Too many stingers in tale of the unexpected

Won one, lost one, one to play. And that is barely the half of it. This tour to Pakistan always promised to be one of life's most peculiar and enriching experiences. It is not letting us down in either regard.

Won one, lost one, one to play. And that is barely the half of it. This tour to Pakistan always promised to be one of life's most peculiar and enriching experiences. It is not letting us down in either regard.

One-dayers being what they are, the series could, truly, go either way in Rawalpindi tomorrow. These are two well-matched sides. They have an abundance of quality spin, we have more accomplished seamers. Both sides have high-scoring batsmen who may differ in method.

If those of England are more inexperienced, they showed in that wonderful match in Karachi on Tuesday night, when they chased 305 to win the game, that they are learning quickly. Four players made half-centuries of contrasting nature, all of them set perfectly in the context of the game.

There was not to be a repeat in Lahore when, batting first, we fell 30 or 40 runs short of setting what we would have liked. It was not a pitch conducive to another score of 300, but 240 would have made it a more intriguing contest.

The ball turned in Lahore, as everybody will have noticed. We have to get accustomed to that. We expected it. It may also have been noticed that in four innings so far there has not been a single lbw appeal upheld. Now, as a bowler I don't exactly go along with this interpretation. I was as sure as sure can be that a shout against Inzamam in Karachi was on the right side of worthwhile.

Similarly, I suppose Pakistan may have felt hard done by when they had one turned down against Nasser Hussain. But that is even-handed umpiring. That apart, only one decision has raised the flicker of an eyebrow, when Alec Stewart was adjudged to have hit his first ball from Wasim Akram in Karachi.

None of this has eroded my view that all international games should have neutral umpires. At the moment Tests have one neutral with one provided by the home board, one-dayers have both provided by the home board.

My view is that home players are likely to put home umpires under pressure, to be more insistent in their appeals.

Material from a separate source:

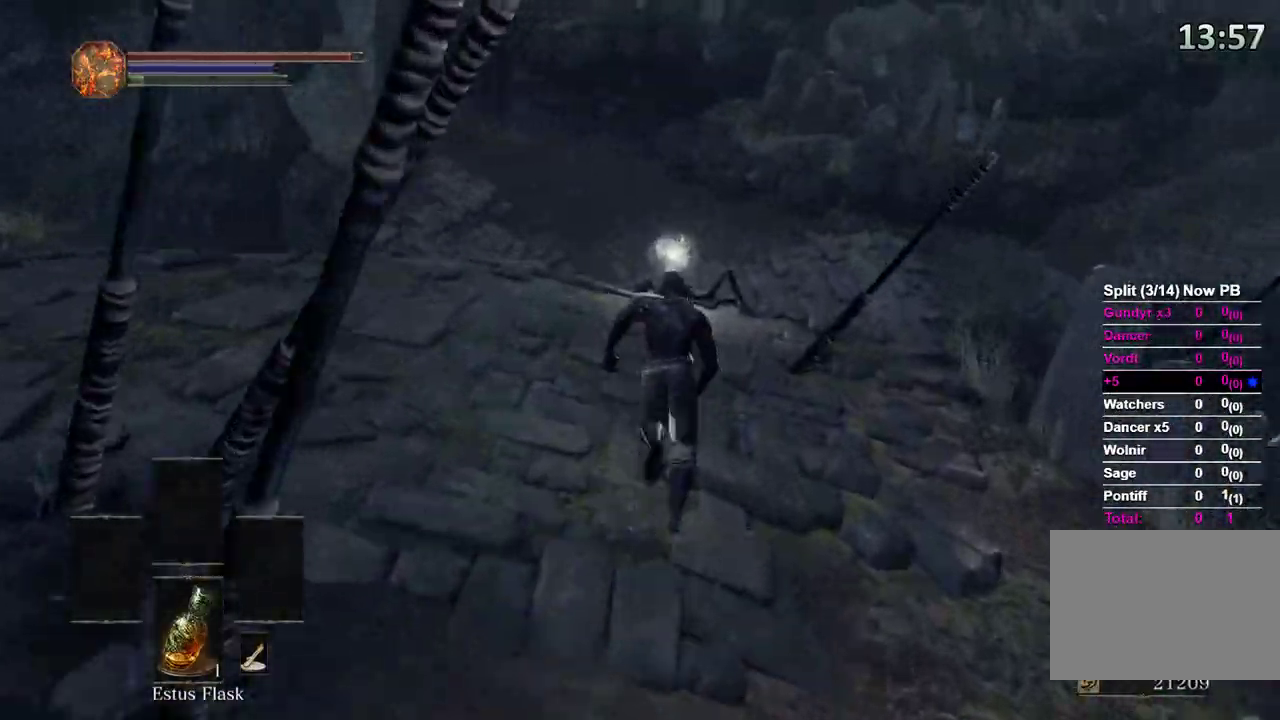
{"dt_ms": 500, "buttons": [], "left_stick": "up", "right_stick": "down-left", "events": [[167, "right_stick", "down-left"]]}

At the very least I would eventually like to see two neutral umpires for all Tests - and Pakistan, incidentally, advocated this long ago - and at least one neutral for one-dayers.

That way you would get round the sadness of an English umpire, say, not being able to stand in an international at Lord's or a Pakistani official not being able to adjudicate at Lahore. This is not a question of bias, it is a matter of leaving, if not nothing, then as little as possible to chance.

It was not the umpires in the middle who have been the focus of much of the attention, however. No, that was reserved for the third umpire, the TV umpire, that is, in Lahore.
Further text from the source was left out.